* [Your goal]
The full set of records must be returned exactly, character for character.

* [Exercise material]

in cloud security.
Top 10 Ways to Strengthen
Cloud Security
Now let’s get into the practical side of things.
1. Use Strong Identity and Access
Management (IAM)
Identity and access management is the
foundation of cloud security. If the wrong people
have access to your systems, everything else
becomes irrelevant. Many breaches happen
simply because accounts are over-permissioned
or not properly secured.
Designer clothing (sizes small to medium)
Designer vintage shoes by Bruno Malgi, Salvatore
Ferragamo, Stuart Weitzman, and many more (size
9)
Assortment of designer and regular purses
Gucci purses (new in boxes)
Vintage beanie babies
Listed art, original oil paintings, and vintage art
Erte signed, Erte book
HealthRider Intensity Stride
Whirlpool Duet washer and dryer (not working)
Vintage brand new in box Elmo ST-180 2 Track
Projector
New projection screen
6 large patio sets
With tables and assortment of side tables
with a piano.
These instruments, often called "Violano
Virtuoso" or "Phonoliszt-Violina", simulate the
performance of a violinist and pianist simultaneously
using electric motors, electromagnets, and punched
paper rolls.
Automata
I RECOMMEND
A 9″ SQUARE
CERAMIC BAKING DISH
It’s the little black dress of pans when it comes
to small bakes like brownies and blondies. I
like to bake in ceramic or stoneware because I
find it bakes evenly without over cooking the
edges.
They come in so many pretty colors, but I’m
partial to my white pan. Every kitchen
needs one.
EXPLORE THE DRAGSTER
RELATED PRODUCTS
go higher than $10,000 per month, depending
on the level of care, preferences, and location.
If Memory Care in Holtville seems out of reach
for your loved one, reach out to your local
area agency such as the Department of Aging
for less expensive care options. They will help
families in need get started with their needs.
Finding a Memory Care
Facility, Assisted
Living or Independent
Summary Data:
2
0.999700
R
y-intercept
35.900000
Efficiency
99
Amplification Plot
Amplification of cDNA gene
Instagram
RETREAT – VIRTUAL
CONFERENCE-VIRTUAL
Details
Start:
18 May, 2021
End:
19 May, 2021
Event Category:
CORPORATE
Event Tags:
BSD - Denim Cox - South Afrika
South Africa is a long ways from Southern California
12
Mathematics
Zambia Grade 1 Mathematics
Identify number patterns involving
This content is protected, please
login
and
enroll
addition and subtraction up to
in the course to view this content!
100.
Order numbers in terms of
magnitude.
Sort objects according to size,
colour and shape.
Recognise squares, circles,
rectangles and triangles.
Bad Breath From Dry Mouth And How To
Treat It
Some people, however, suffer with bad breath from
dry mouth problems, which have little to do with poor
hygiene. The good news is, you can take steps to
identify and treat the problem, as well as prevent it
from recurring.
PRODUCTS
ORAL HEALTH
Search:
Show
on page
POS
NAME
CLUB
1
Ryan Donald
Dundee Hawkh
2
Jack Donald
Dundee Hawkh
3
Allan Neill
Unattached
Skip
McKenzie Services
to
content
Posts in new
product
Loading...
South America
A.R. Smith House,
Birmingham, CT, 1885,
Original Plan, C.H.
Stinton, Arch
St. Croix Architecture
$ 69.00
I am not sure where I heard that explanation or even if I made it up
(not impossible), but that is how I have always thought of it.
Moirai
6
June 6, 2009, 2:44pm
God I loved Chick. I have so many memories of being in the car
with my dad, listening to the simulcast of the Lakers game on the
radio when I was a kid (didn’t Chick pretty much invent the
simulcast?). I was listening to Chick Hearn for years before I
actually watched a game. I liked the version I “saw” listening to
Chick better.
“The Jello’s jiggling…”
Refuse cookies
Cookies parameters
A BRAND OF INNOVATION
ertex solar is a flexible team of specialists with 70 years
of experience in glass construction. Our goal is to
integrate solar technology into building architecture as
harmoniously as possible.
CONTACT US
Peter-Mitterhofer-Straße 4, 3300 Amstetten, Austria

* [Solution for this problem]
in cloud security.
Top 10 Ways to Strengthen
Cloud Security
Now let’s get into the practical side of things.
1. Use Strong Identity and Access
Management (IAM)
Identity and access management is the
foundation of cloud security. If the wrong people
have access to your systems, everything else
becomes irrelevant. Many breaches happen
simply because accounts are over-permissioned
or not properly secured.
Designer clothing (sizes small to medium)
Designer vintage shoes by Bruno Malgi, Salvatore
Ferragamo, Stuart Weitzman, and many more (size
9)
Assortment of designer and regular purses
Gucci purses (new in boxes)
Vintage beanie babies
Listed art, original oil paintings, and vintage art
Erte signed, Erte book
HealthRider Intensity Stride
Whirlpool Duet washer and dryer (not working)
Vintage brand new in box Elmo ST-180 2 Track
Projector
New projection screen
6 large patio sets
With tables and assortment of side tables
with a piano.
These instruments, often called "Violano
Virtuoso" or "Phonoliszt-Violina", simulate the
performance of a violinist and pianist simultaneously
using electric motors, electromagnets, and punched
paper rolls.
Automata
I RECOMMEND
A 9″ SQUARE
CERAMIC BAKING DISH
It’s the little black dress of pans when it comes
to small bakes like brownies and blondies. I
like to bake in ceramic or stoneware because I
find it bakes evenly without over cooking the
edges.
They come in so many pretty colors, but I’m
partial to my white pan. Every kitchen
needs one.
EXPLORE THE DRAGSTER
RELATED PRODUCTS
go higher than $10,000 per month, depending
on the level of care, preferences, and location.
If Memory Care in Holtville seems out of reach
for your loved one, reach out to your local
area agency such as the Department of Aging
for less expensive care options. They will help
families in need get started with their needs.
Finding a Memory Care
Facility, Assisted
Living or Independent
Summary Data:
2
0.999700
R
y-intercept
35.900000
Efficiency
99
Amplification Plot
Amplification of cDNA gene
Instagram
RETREAT – VIRTUAL
CONFERENCE-VIRTUAL
Details
Start:
18 May, 2021
End:
19 May, 2021
Event Category:
CORPORATE
Event Tags:
BSD - Denim Cox - South Afrika
South Africa is a long ways from Southern California
12
Mathematics
Zambia Grade 1 Mathematics
Identify number patterns involving
This content is protected, please
login
and
enroll
addition and subtraction up to
in the course to view this content!
100.
Order numbers in terms of
magnitude.
Sort objects according to size,
colour and shape.
Recognise squares, circles,
rectangles and triangles.
Bad Breath From Dry Mouth And How To
Treat It
Some people, however, suffer with bad breath from
dry mouth problems, which have little to do with poor
hygiene. The good news is, you can take steps to
identify and treat the problem, as well as prevent it
from recurring.
PRODUCTS
ORAL HEALTH
Search:
Show
on page
POS
NAME
CLUB
1
Ryan Donald
Dundee Hawkh
2
Jack Donald
Dundee Hawkh
3
Allan Neill
Unattached
Skip
McKenzie Services
to
content
Posts in new
product
Loading...
South America
A.R. Smith House,
Birmingham, CT, 1885,
Original Plan, C.H.
Stinton, Arch
St. Croix Architecture
$ 69.00
I am not sure where I heard that explanation or even if I made it up
(not impossible), but that is how I have always thought of it.
Moirai
6
June 6, 2009, 2:44pm
God I loved Chick. I have so many memories of being in the car
with my dad, listening to the simulcast of the Lakers game on the
radio when I was a kid (didn’t Chick pretty much invent the
simulcast?). I was listening to Chick Hearn for years before I
actually watched a game. I liked the version I “saw” listening to
Chick better.
“The Jello’s jiggling…”
Refuse cookies
Cookies parameters
A BRAND OF INNOVATION
ertex solar is a flexible team of specialists with 70 years
of experience in glass construction. Our goal is to
integrate solar technology into building architecture as
harmoniously as possible.
CONTACT US
Peter-Mitterhofer-Straße 4, 3300 Amstetten, Austria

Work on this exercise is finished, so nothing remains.